Two reports, issued this week and last, have called Britain the fattest country in Europe and warned that more than 50 percent of adults will be obese by 2050 unless something is done.

In response, the Land of Fish and Chips is devising a comprehensive new strategy to tackle this problem, one that some are putting on the same, er, scale as climate change.

The government, which had already resumed weighing schoolchildren, signaled this week that the next stage could be formal warning letters to parents notifying them if their offspring get too plump. It has also been subsidizing fruit and vegetables for young schoolchildren, encouraging low-income women to breastfeed, and funding programs to get children to walk and cycle to school.

But that's just a start. Experts advise that multiple policies are needed to rebalance a lopsided dietary equation in which food intake heavily outweighs energy expended.

"You can't just say, 'Eat less and be more active,' in a world where it's impossible to be active because the roads are congested and you can't walk anywhere and the only food you can get cheaply is not very healthy and you're advertising it all the time to people," says Neville Rigby of the International Obesity Taskforce in London.

On the intake side, experts say work needs to be done on food content (particularly salt, sugar, and fat), portion sizes, nutritional awareness, the high cost of healthy produce, and the marketing of unhealthy foods to kids. On the energy side, it's not just about getting people to exercise, but revamping towns to encourage people to walk, cycle, or even take the stairs instead of escalators or elevators.

New study foresees $90 billion cost

The global obesity epidemic has provoked alarm for a decade, with an estimated 400 million people worldwide now classified as obese. The World Health Organization predicts that figure will rise to 700 million by 2015.
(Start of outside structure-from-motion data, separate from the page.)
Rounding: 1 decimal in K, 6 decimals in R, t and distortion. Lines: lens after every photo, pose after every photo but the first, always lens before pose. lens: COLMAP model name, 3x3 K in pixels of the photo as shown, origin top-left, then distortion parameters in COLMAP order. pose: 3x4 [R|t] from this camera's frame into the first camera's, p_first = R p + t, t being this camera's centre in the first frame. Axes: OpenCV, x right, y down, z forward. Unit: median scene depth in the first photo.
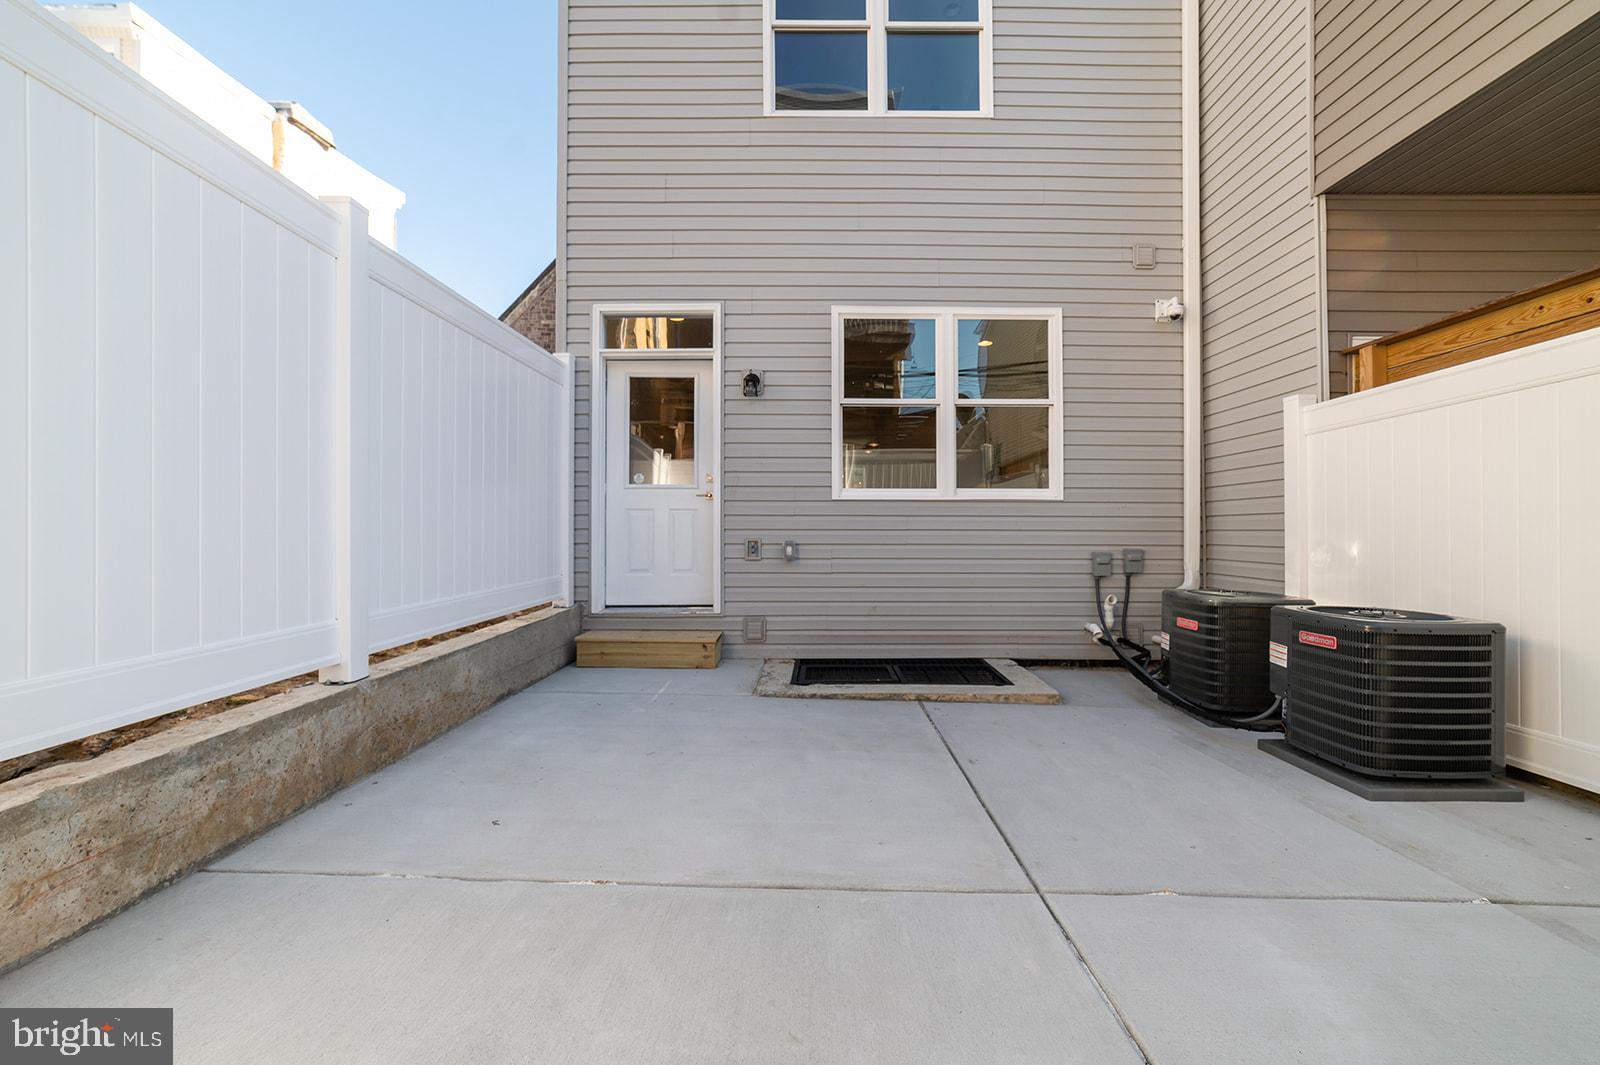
lens RADIAL K [[665.5, 0, 817.2], [0, 665.5, 524.1], [0, 0, 1]] dist [-0.014929, 0.003777]
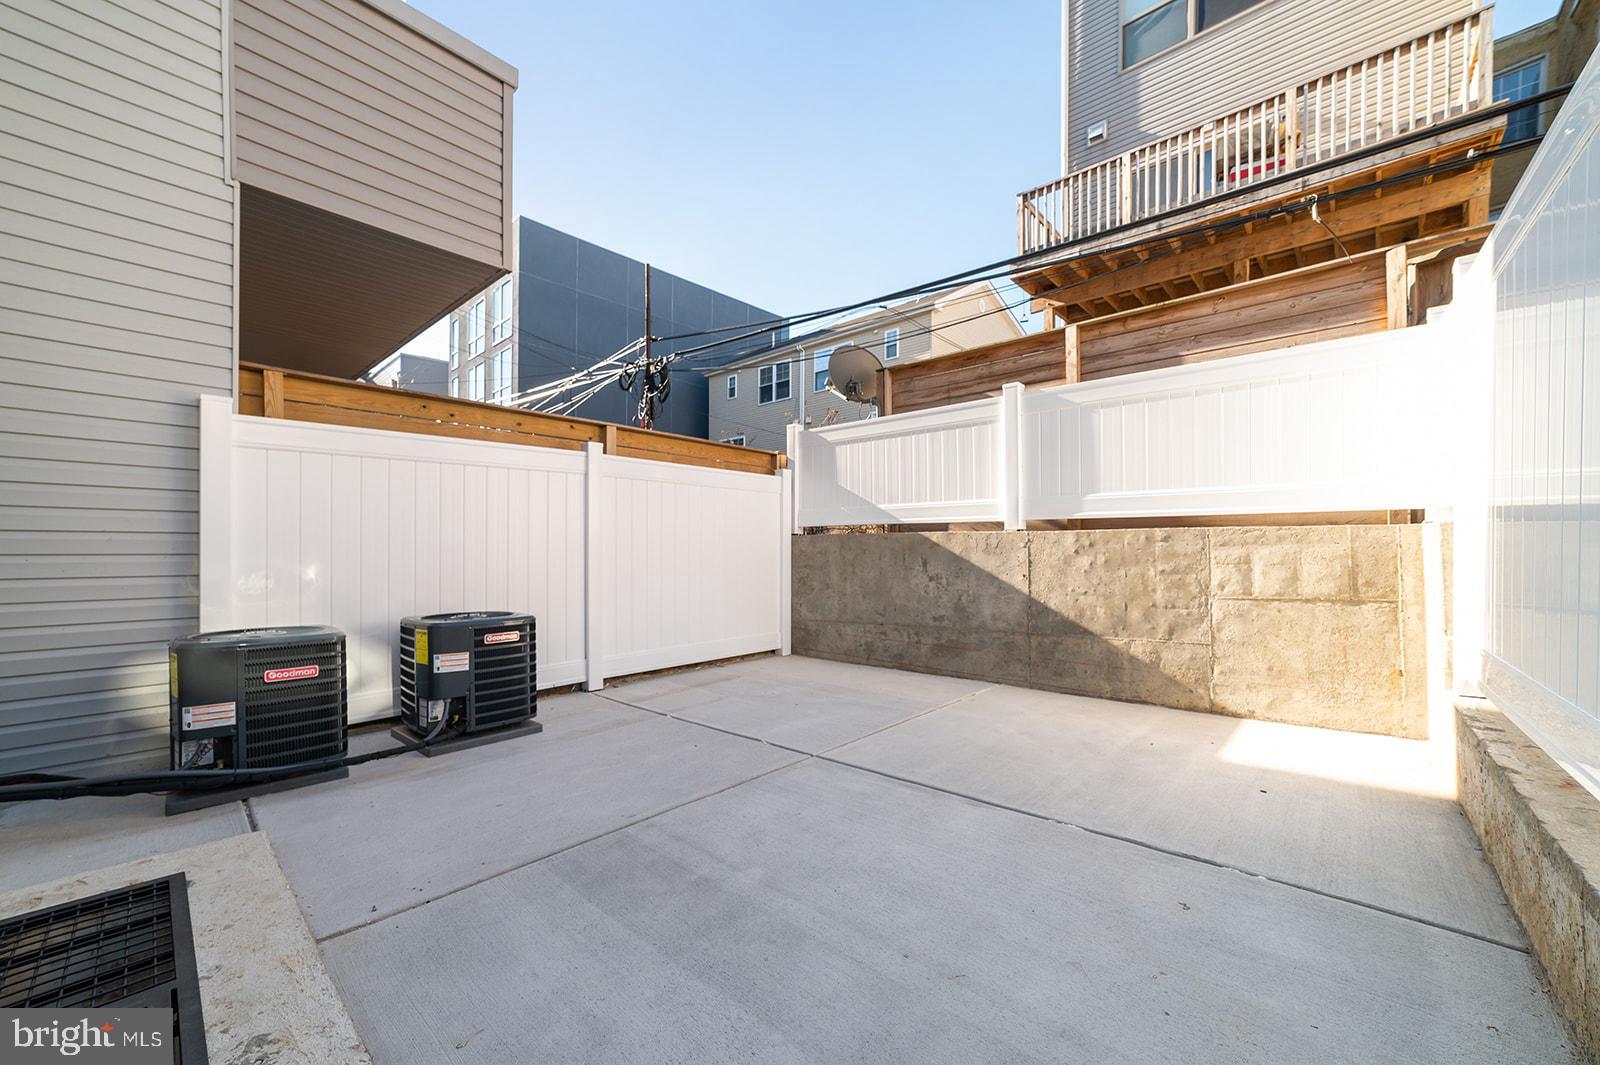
lens RADIAL K [[617.2, 0, 786.8], [0, 617.2, 568.4], [0, 0, 1]] dist [-0.020118, 0.006554]
pose [[-0.731361, -0.025569, 0.681511, -0.391438], [-0.011210, 0.999613, 0.025473, -0.001505], [-0.681898, 0.010990, -0.731364, 1.182717]]
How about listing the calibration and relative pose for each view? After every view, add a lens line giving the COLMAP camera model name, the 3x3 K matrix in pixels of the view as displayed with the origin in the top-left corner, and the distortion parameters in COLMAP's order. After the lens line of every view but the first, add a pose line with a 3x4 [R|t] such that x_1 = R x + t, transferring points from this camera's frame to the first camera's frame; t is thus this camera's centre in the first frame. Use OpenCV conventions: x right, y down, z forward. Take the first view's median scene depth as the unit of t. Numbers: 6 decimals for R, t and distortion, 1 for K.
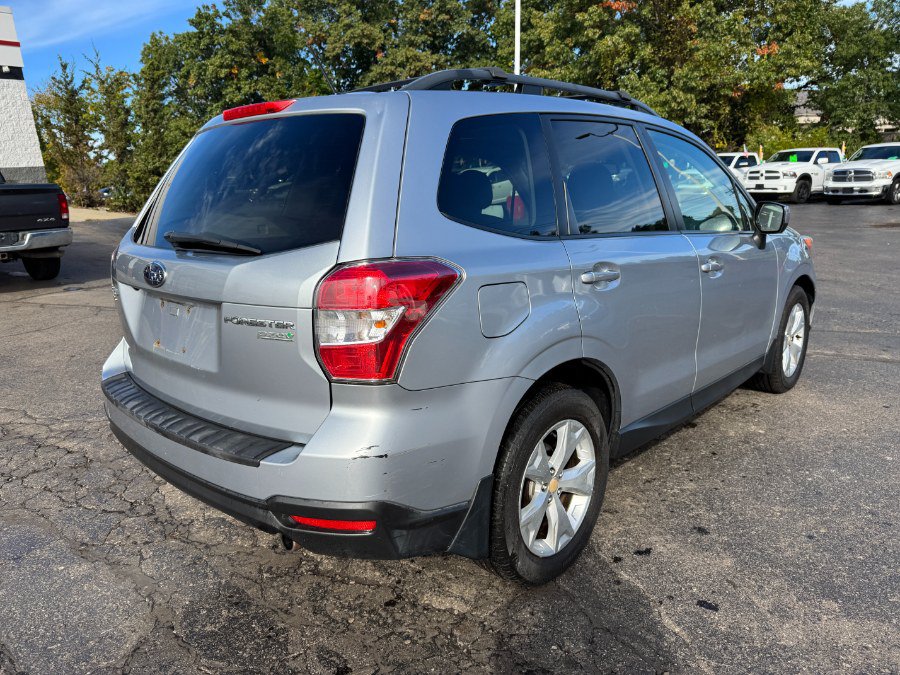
lens RADIAL K [[632.8, 0, 448.9], [0, 632.8, 341.6], [0, 0, 1]] dist [0.007908, -0.020048]
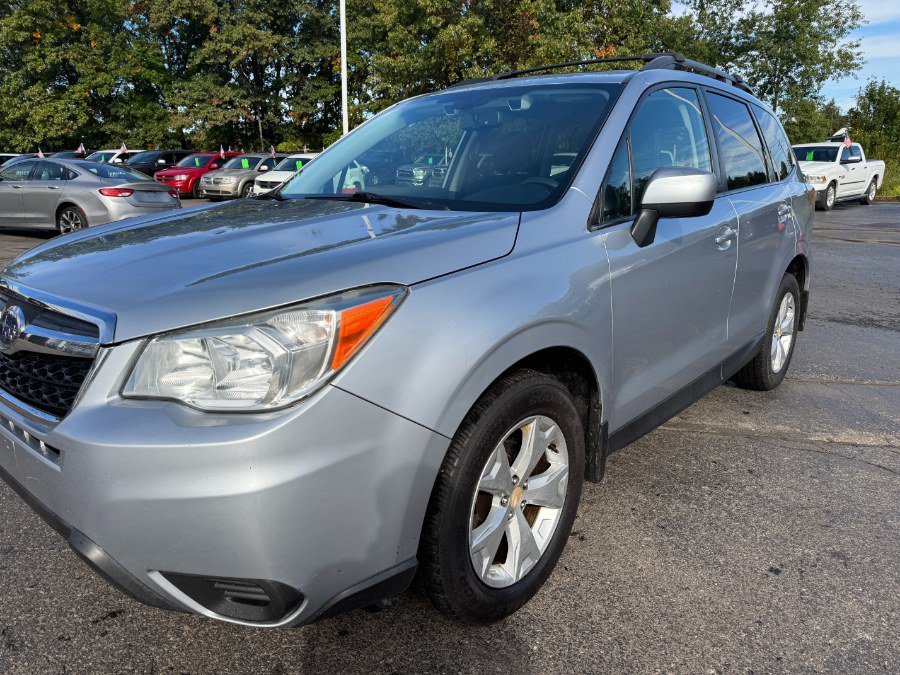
lens RADIAL K [[630.6, 0, 453.9], [0, 630.6, 341.1], [0, 0, 1]] dist [-0.000387, -0.005625]
pose [[0.975567, -0.021554, 0.218643, 0.053176], [0.019796, 0.999752, 0.010229, -0.019624], [-0.218809, -0.005651, 0.975751, 0.093761]]
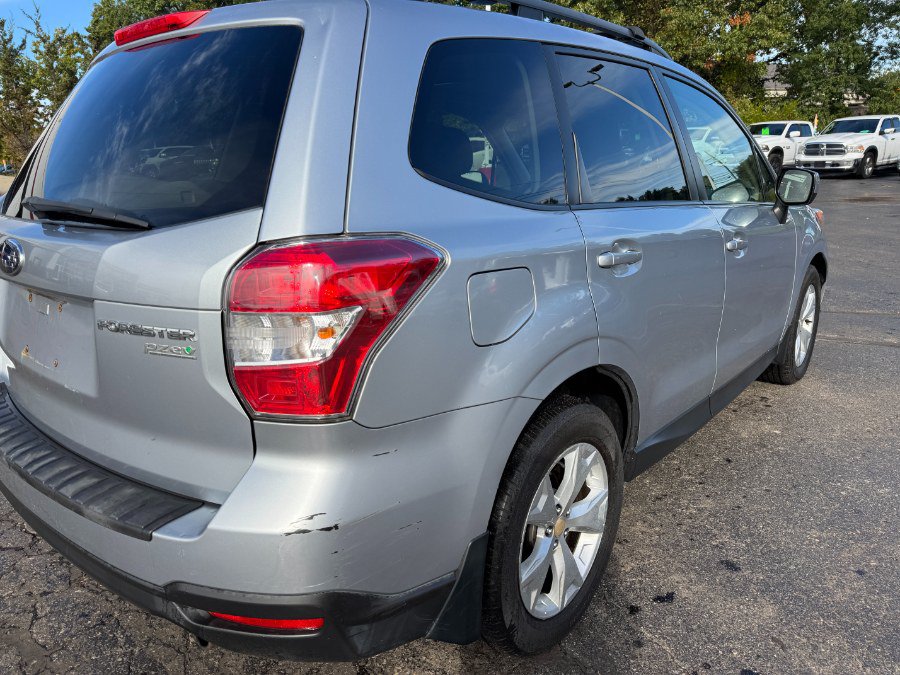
lens RADIAL K [[632.8, 0, 448.9], [0, 632.8, 341.6], [0, 0, 1]] dist [0.007908, -0.020048]
pose [[0.998820, -0.006397, 0.048141, -0.000719], [0.004443, 0.999166, 0.040582, -0.003290], [-0.048361, -0.040320, 0.998016, 0.023046]]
But two recent studies in Britain have brought home the scale of the crisis here. A Health Department report this week found that obesity was more prevalent in Britain than any other European country; 23 percent of the population are obese – a threefold increase since 1980. In response, the health secretary, Alan Johnson, warned that obesity could be a "potential crisis on the scale of climate change."

The second, the Foresight Report, a major review conducted by 250 experts, warned that 60 percent of men and 50 percent of women could be obese by 2050, based on current trends – a health burden that would cost the country more than $90 billion a year. It said weight gain had become the default because human biology had not adapted to modern life, with its labor-saving devices, motorized transport, and sedentary work.

"The undeniable fact is that the pace of the technological revolution has outstripped human evolution," said Professor Peter Kopelman, one of the leading report contributors.

Helping youths stuck in junk culture

Kath Sharman has focused on helping children understand food in the five years she has run an obesity program in the northern city of Sheffield. She teaches young people about healthy eating, food groups, and different kinds of produce.

"We show them how to make smoothies," she says. "We do portion sizes, which is very important because a lot of young people are just eating too much."